Extensive experiments on large‑scale real‑world datasets (nuScenes and Waymo Open Dataset) demonstrate that Pi‑DiMT outperforms state‑of‑the‑art baselines, including Diffusion‑Transformer, Trajectory‑Mamba, and rule‑based refinement pipelines. Quantitatively, Pi‑DiMT reduces average displacement error (ADE) by ~10 % and final displacement error (FDE) by ~12 % relative to the best prior method. More importantly, the rate of curvature and acceleration violations drops by over 30 %, indicating superior physical plausibility. Ablation studies confirm that removing the Mamba module degrades performance by ~7 % due to loss of efficient long‑range context aggregation, while omitting the PHNN leads to a two‑fold increase in dynamic feasibility violations. The MoE component stabilizes training, preventing expert collapse and reducing variance in early diffusion steps.

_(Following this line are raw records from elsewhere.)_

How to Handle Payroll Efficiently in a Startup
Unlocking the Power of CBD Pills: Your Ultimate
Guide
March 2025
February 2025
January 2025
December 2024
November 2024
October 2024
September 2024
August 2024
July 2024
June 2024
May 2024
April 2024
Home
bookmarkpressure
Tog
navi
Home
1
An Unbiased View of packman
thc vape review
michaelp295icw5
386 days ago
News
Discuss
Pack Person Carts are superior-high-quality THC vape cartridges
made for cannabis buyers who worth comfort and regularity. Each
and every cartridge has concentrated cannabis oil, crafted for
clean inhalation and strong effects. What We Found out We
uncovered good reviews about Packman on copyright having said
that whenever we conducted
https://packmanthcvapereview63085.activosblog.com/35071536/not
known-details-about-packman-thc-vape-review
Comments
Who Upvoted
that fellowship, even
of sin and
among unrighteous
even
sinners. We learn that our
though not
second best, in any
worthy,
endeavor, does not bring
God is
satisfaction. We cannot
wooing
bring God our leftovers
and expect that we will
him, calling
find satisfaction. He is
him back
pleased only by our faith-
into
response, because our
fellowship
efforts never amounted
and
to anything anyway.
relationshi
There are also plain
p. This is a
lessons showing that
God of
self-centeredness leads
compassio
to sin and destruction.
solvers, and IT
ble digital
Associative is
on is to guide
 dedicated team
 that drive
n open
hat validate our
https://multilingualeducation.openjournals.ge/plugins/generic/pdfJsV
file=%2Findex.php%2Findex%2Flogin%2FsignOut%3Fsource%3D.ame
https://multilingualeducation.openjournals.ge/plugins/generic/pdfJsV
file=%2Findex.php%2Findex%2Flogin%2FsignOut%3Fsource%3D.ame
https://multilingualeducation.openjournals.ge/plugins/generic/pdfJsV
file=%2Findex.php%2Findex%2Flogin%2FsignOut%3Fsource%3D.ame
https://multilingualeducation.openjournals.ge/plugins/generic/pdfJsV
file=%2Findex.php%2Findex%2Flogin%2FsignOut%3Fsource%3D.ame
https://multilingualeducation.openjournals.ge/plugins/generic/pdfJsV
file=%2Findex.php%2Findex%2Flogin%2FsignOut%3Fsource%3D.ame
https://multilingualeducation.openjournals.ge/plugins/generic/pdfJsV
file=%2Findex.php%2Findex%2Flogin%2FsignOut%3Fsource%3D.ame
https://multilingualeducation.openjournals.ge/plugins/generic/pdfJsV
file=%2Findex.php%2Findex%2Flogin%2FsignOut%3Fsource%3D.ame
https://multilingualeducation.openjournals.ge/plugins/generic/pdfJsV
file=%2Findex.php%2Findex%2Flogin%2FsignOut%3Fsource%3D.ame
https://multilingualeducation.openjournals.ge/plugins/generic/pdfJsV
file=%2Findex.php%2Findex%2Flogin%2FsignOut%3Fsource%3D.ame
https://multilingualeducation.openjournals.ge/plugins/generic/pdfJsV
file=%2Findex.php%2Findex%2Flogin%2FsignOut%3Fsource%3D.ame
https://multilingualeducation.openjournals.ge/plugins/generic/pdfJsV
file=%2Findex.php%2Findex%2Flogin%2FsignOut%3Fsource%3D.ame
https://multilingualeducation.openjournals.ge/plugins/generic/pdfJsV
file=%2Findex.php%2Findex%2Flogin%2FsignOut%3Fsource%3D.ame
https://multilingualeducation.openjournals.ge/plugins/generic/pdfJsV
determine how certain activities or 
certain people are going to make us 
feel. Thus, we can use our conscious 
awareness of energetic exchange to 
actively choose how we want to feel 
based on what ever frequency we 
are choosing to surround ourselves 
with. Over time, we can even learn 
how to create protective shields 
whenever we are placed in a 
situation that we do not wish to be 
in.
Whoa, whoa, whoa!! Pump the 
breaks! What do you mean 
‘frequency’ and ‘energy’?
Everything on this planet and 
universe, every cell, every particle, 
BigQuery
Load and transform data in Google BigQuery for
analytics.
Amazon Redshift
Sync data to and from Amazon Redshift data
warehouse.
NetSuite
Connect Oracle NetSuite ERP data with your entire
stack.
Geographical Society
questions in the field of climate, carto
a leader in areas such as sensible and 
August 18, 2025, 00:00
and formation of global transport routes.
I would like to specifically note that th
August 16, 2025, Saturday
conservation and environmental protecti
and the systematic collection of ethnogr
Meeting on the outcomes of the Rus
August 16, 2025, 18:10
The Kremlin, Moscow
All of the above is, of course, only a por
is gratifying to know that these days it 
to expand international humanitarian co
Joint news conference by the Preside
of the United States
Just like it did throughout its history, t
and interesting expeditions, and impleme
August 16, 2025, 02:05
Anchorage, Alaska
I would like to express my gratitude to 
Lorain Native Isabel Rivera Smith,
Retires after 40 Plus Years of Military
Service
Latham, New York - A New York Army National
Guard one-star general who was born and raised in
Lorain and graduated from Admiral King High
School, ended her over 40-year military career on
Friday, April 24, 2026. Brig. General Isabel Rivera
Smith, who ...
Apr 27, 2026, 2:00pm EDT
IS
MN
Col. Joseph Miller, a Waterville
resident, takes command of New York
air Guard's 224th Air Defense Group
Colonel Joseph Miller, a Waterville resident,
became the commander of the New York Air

Computationally, the linear‑time Mamba reduces GPU memory consumption by ~40 % compared to pure attention, and the end‑to‑end model achieves inference latency under 50 ms on a single RTX‑3090, satisfying real‑time requirements for on‑vehicle planning.
The authors acknowledge limitations: the current PHNN assumes a flat‑ground vehicle model with negligible potential energy, thus ignoring road grade, complex aerodynamics, and multi‑vehicle interaction forces. Extending the Hamiltonian to incorporate these factors, as well as integrating richer sensor modalities (LiDAR point clouds, radar), are identified as future work. Moreover, the Mamba‑Attention hybrid design is generic and could be transferred to other sequential decision‑making domains such as robotic manipulation or aerial navigation. In summary, Pi‑DiMT delivers a unified, efficient, and physically grounded diffusion architecture that bridges the gap between expressive generative modeling and the stringent safety and feasibility demands of real‑world autonomous driving.